Modular quantum computing and parametric controls in superconducting quantum circuits
Abstract: Most quantum computers are built as lattices of qubits with nearest-neighbor couplings. This has several advantages: these machines are readily scaled and are well suited to error correction via surface codes. However, when operated as computers this architecture imposes a substantial overhead in implementing algorithms, as gates between distant qubits require swapping states across the lattice until they reach neighboring sites. These SWAP operations can easily dominate the gate count of the circuit, and thus limit the computational power of the quantum computer. In this talk, I will discuss our efforts to construct an alternative modular architecture for superconducting QCs via parametric gates and controls. Our scheme is based on a so-called SNAIL device whose three-wave couplings we exploit to controllably couple quantum modes. In this talk I will review our recent experimental efforts, especially our realization of four transmon all-to-all quantum modules and a quantum state router  which can link four modules with highly coherent operations, as well as the prospects for scaling to larger modular quantum processors.

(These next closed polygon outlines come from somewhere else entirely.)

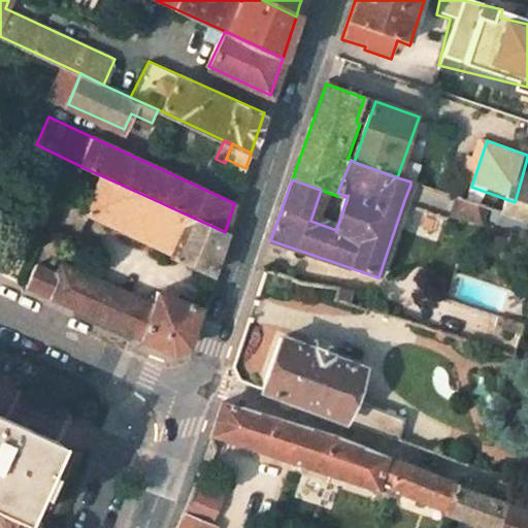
[(86,210),(173,252),(189,216),(78,165),(54,221),(77,231),(86,210)]
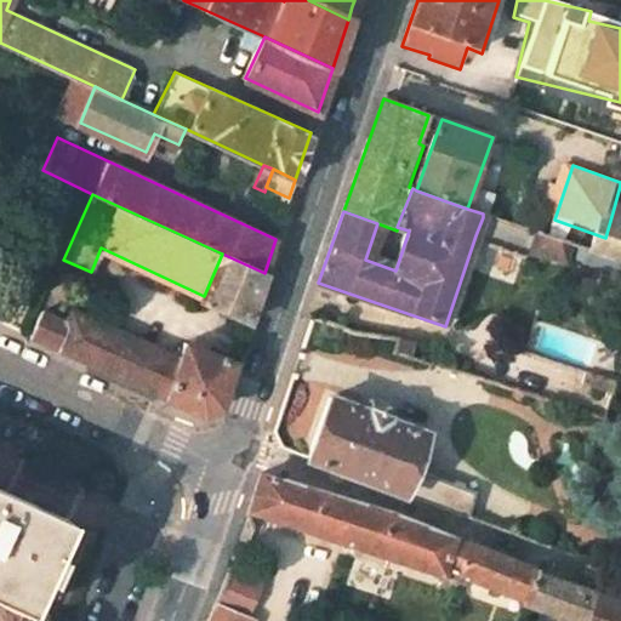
[(620,263),(620,215),(613,212),(605,238),(600,257),(620,263)]
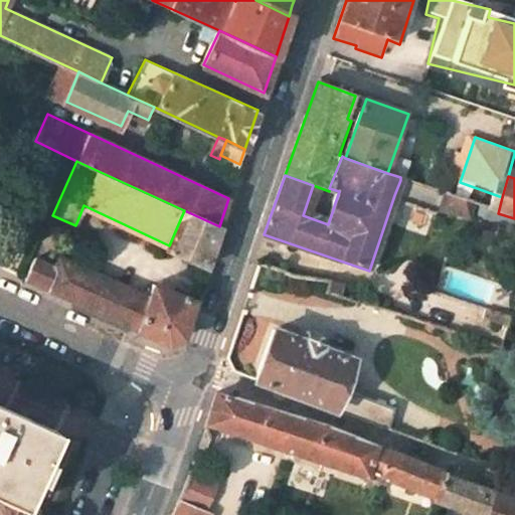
[(441,193),(400,180),(394,195),(399,197),(398,200),(434,212),(436,209),(441,193)]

1. A modular quantum computer based on a quantum state router C. Zhou, P. Lu, M. Praquin, T.-C. Chien, R. Kaufman, X. Cao, M. Xia, R. Mong, W. Pfaff, D. Pekker, M. Hatridge. arXiv:2109.06848 (2021).
Bio: Michael Hatridge is an Assistant Professor of Physics at the University of Pittsburgh. He received his B.S. from Texas A&M University and Ph. D. from U.C. Berkeley under the supervision of John Clarke. His work focuses on the use of parametric drives to generate quantum controls, including single- and multi-qubit gates and engineered baths, as well as superconducting quantum circuits, including quantum-limited parametric amplifiers and modular quantum computers. He is a recipient of the Michelson postdoctoral fellowship, the NSF Career Award, the Sloan Research Fellowship, and the University of Pittsburgh’s Chancellor’s distinguished research award.